*** Listed entries Section Begins ***

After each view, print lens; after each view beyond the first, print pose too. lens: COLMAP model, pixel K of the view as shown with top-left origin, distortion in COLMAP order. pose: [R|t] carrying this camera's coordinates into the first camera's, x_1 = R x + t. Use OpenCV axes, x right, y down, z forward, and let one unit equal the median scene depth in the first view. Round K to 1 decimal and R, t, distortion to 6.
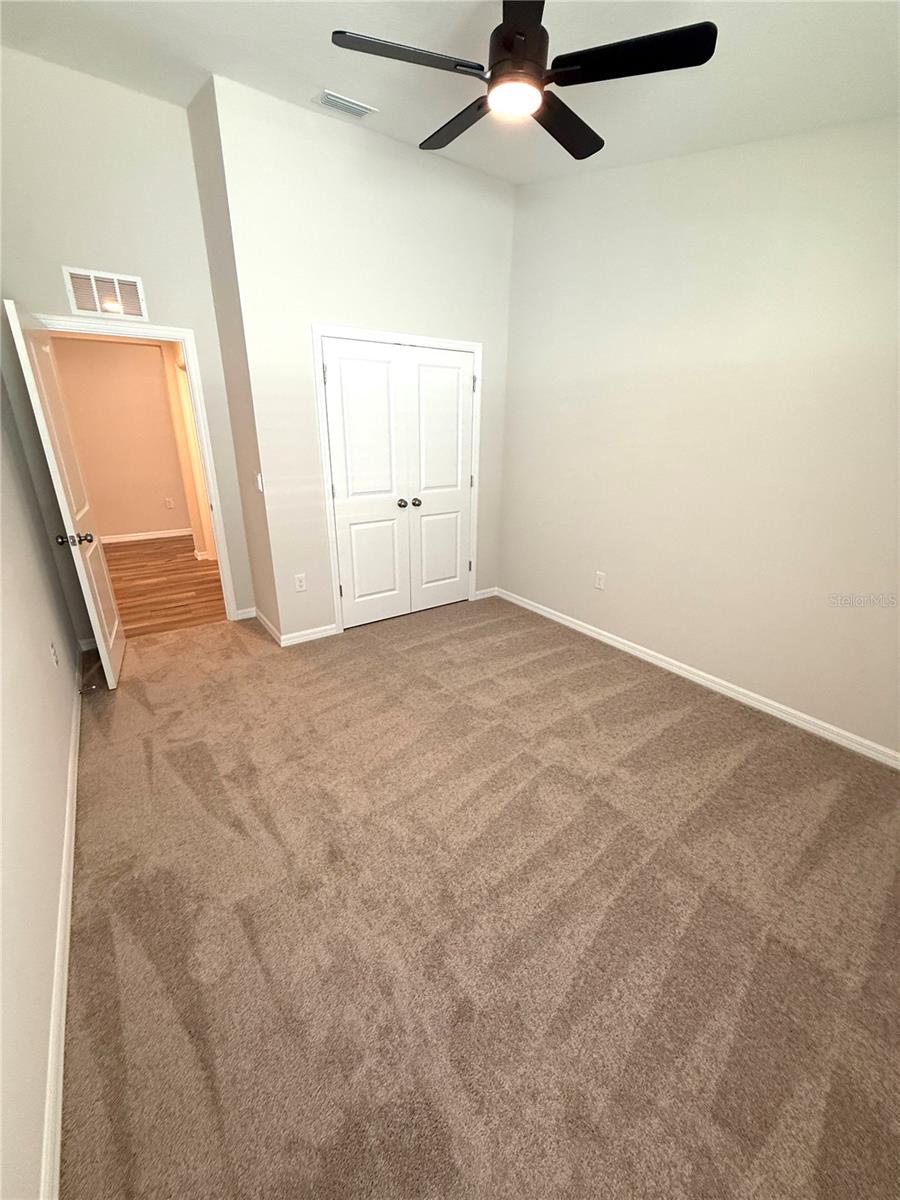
lens RADIAL K [[478.5, 0, 446.8], [0, 478.5, 597.1], [0, 0, 1]] dist [-0.000900, -0.000013]
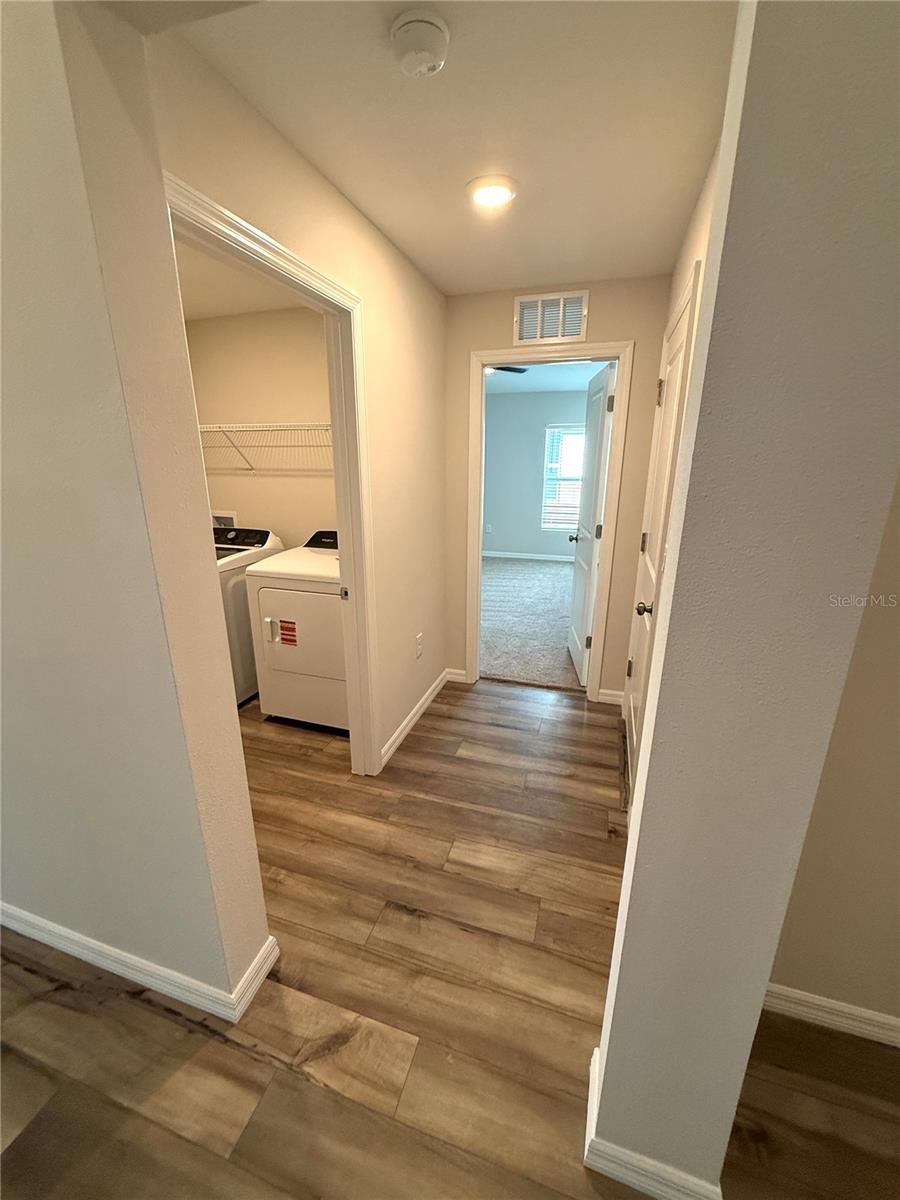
lens RADIAL K [[478.5, 0, 446.8], [0, 478.5, 597.1], [0, 0, 1]] dist [-0.000900, -0.000013]
pose [[-0.600988, -0.230261, 0.765371, -1.355510], [0.265799, 0.845519, 0.463086, -0.644713], [-0.753767, 0.481744, -0.446943, 1.743150]]
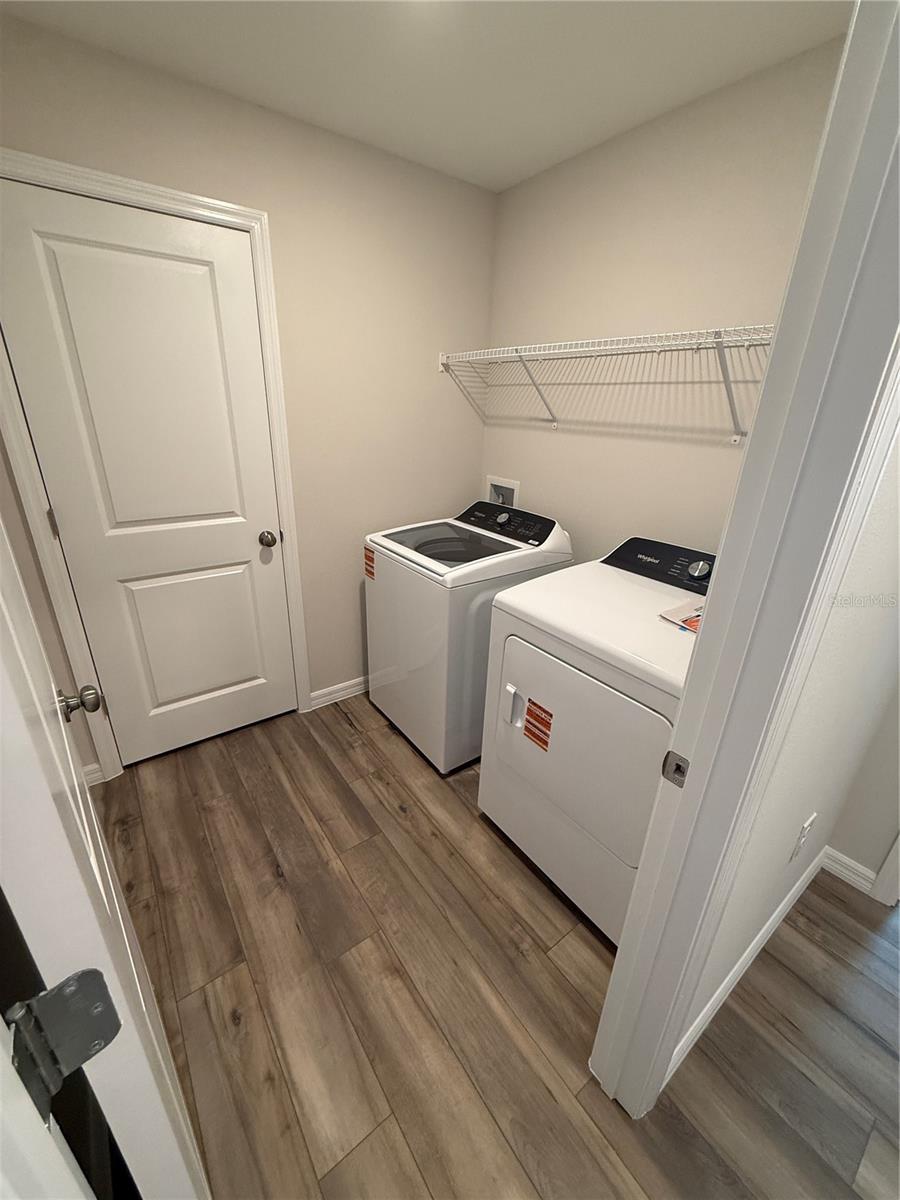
lens RADIAL K [[478.5, 0, 446.8], [0, 478.5, 597.1], [0, 0, 1]] dist [-0.000900, -0.000013]
pose [[-0.025685, -0.384092, 0.922937, -0.931491], [0.310698, 0.874452, 0.372561, -0.587534], [-0.950162, 0.296323, 0.096877, 1.606352]]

*** Listed entries Section Ends ***

* [Your assignment]: Reproduce every entry word for word, but omit the pictures.

* [Result of this exercise]:
After each view, print lens; after each view beyond the first, print pose too. lens: COLMAP model, pixel K of the view as shown with top-left origin, distortion in COLMAP order. pose: [R|t] carrying this camera's coordinates into the first camera's, x_1 = R x + t. Use OpenCV axes, x right, y down, z forward, and let one unit equal the median scene depth in the first view. Round K to 1 decimal and R, t, distortion to 6.
lens RADIAL K [[478.5, 0, 446.8], [0, 478.5, 597.1], [0, 0, 1]] dist [-0.000900, -0.000013]
lens RADIAL K [[478.5, 0, 446.8], [0, 478.5, 597.1], [0, 0, 1]] dist [-0.000900, -0.000013]
pose [[-0.600988, -0.230261, 0.765371, -1.355510], [0.265799, 0.845519, 0.463086, -0.644713], [-0.753767, 0.481744, -0.446943, 1.743150]]
lens RADIAL K [[478.5, 0, 446.8], [0, 478.5, 597.1], [0, 0, 1]] dist [-0.000900, -0.000013]
pose [[-0.025685, -0.384092, 0.922937, -0.931491], [0.310698, 0.874452, 0.372561, -0.587534], [-0.950162, 0.296323, 0.096877, 1.606352]]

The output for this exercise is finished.